**What to produce**
Set down only the lines from the one containing "SAGA / Manu et" through the final line of the entries below, exactly as they stand, with no pictures.

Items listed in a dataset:
★ ★ ★ ★
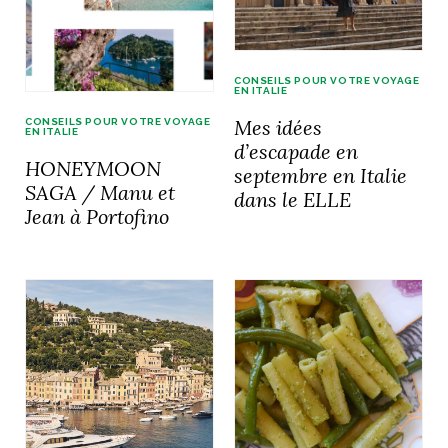
CONSEILS POUR VOTRE VOYAGE
EN ITALIE
Mes idées
CONSEILS POUR VOTRE VOYAGE
EN ITALIE
d’escapade en
HONEYMOON
septembre en Italie
SAGA / Manu et
dans le ELLE
Jean à Portofino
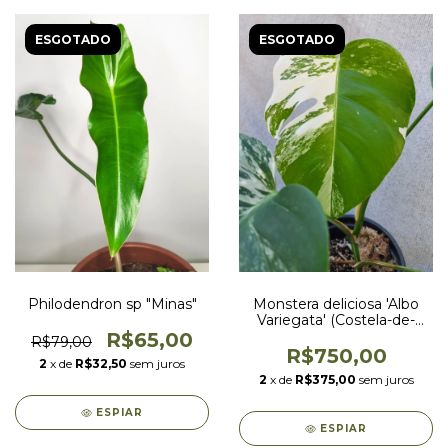
ESGOTADO
ESGOTADO
Philodendron sp "Minas"
Monstera deliciosa 'Albo
Variegata' (Costela-de-
Adão)
R$65,00
R$79,00
R$750,00
2
x de
R$32,50
sem juros
2
x de
R$375,00
sem juros
ESPIAR
ESPIAR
★ ★ ★ ★
**Answer for the task**
SAGA / Manu et
dans le ELLE
Jean à Portofino
ESGOTADO
ESGOTADO
Philodendron sp "Minas"
Monstera deliciosa 'Albo
Variegata' (Costela-de-
Adão)
R$65,00
R$79,00
R$750,00
2
x de
R$32,50
sem juros
2
x de
R$375,00
sem juros
ESPIAR
ESPIAR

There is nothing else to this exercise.